Amritsar, July 22
The prices of almost all vegetables continue to spiral with the cost of one kilo of tomato reaching Rs 100 and of onions Rs 50. As the production of vegetable has gone down due to rain, the prices of other vegetables too have soared.
Local vegetable sellers said the prices of tomato started increasing for the last one week when it was selling for around Rs 40 per kilo. Shopkeepers claimed that as the supply from other states has decreased, the prices of tomato would increase further.
Tomato and onions are the basic ingredients of almost every vegetable during the summer months. Even locally, the production of vegetables has gone down after rain.
The fall in the supply of vegetables from fields have affected common people as buying vegetables is burning a hole in their pockets. “Pumpkins, bitter gourd and ladyfinger have suddenly gone beyond the buying capacity of common people who cannot afford them,” said Surinder Kaur, a homemaker.
In the local retail market, pumpkins are selling at Rs 80 per kilo, bitter gourd at Rs 60 per kilo and ladyfinger Rs 70 per kilo.

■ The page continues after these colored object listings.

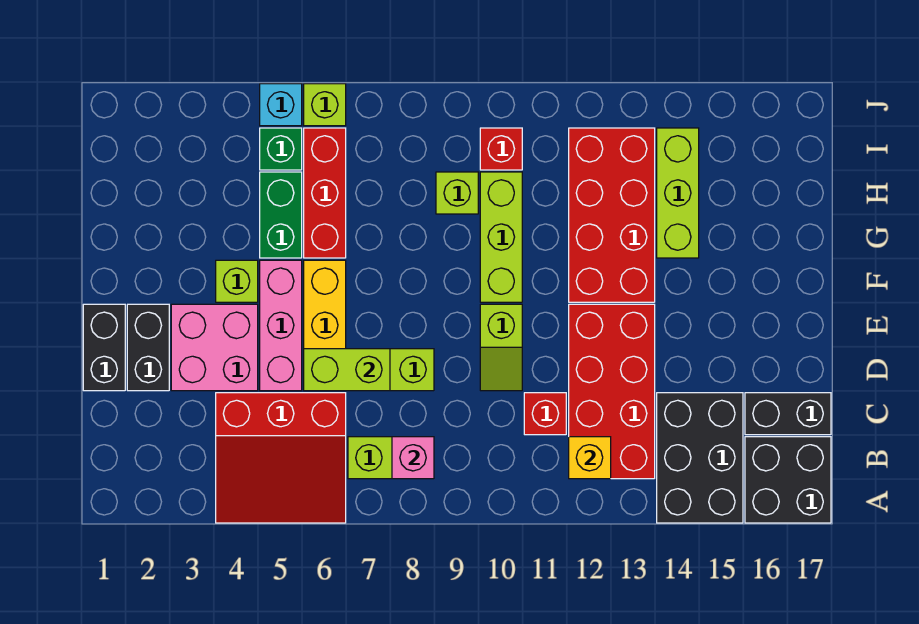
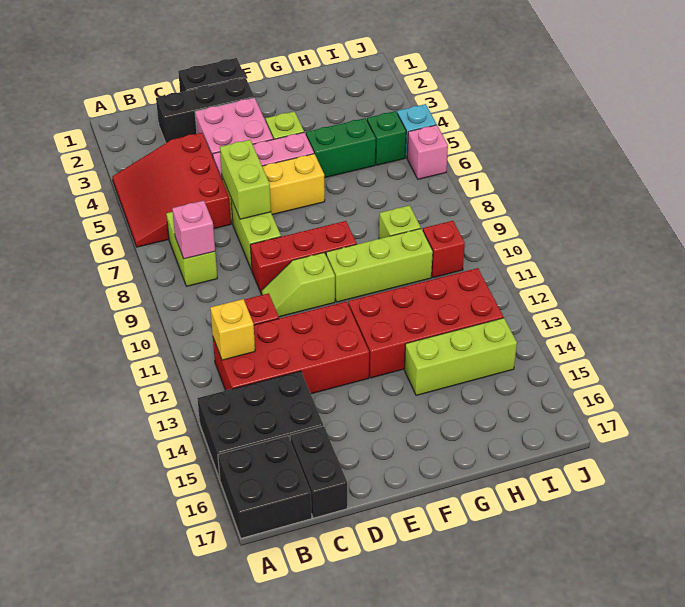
black brick D2:E2 level 1 -> black brick C2:E2 level 1
red brick G6:I6 level 1 -> red brick D9:F9 level 1
lime brick J6 level 1 -> pink brick J6 level 1

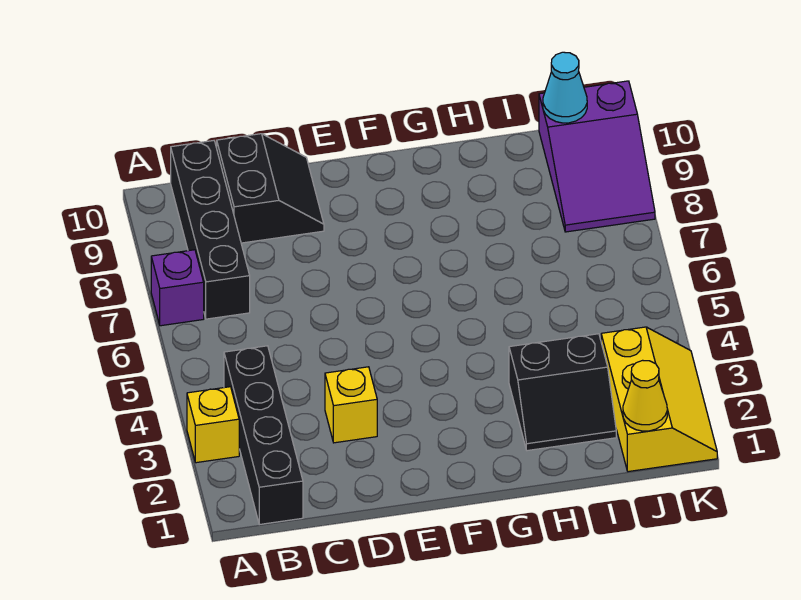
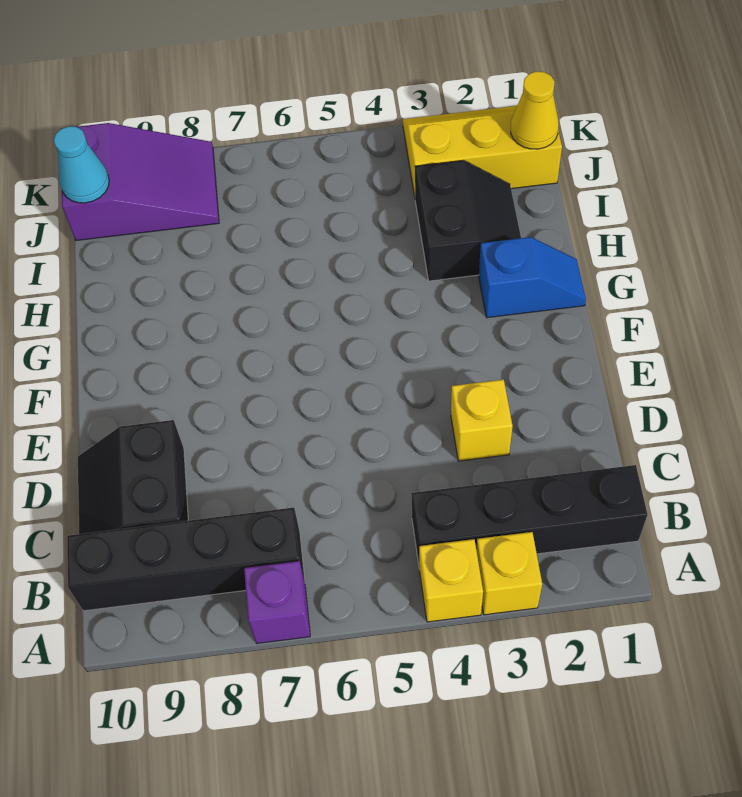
none -> yellow brick A4 level 1
black slope C9:D10 level 1 top C -> black slope C9:D10 level 1 top 9
none -> blue slope G1:G2 level 1 top 2

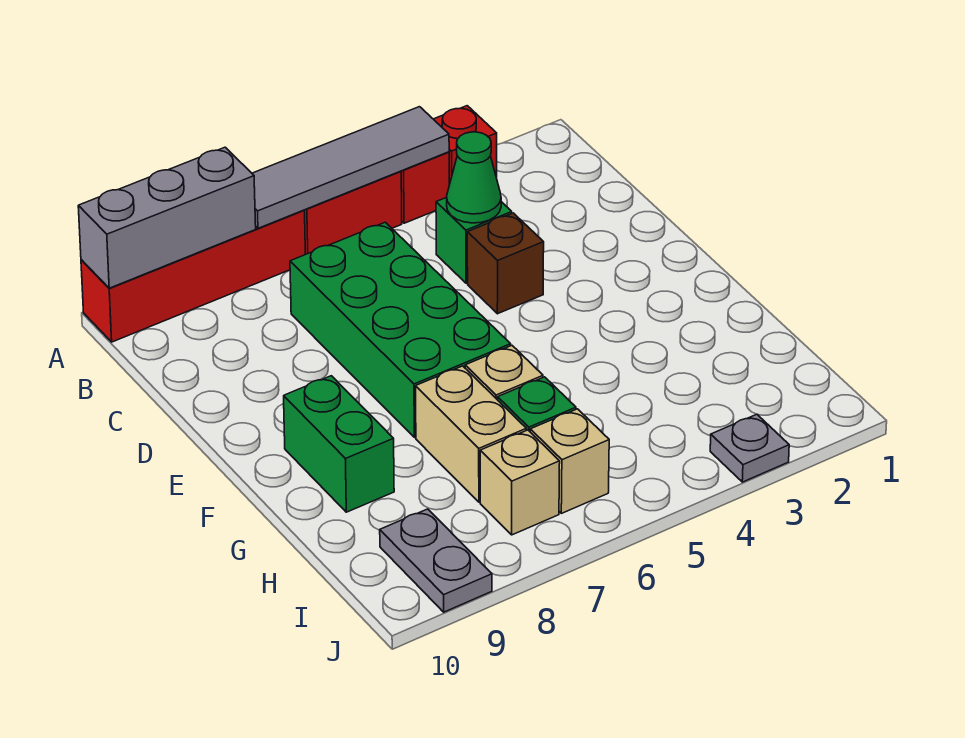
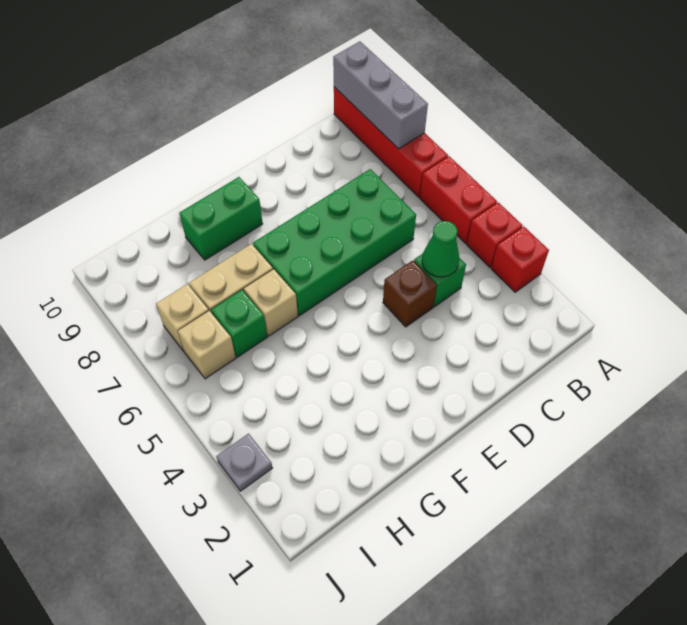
grey tile A4:A7 level 2 -> none
grey plate I9:J9 level 1 -> none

Farmers stated that the supply of local vegetables have gone down as farmers had uprooted the plants after the first rain to cultivate paddy.
“Most farmers grow vegetables as a third crop between rice and wheat,” said Satnam Singh, a vegetable grower, adding that controlling weeds in veggie fields during the monsoon season become a headache, as a result of which farmer go for basmati.
They stated that after the monsoon is over, the cultivation of early sown winter varieties would start. “Locally grown winter vegetables would be available in the market by the mid of October for which sowing would start by the end of August,” said another farmer.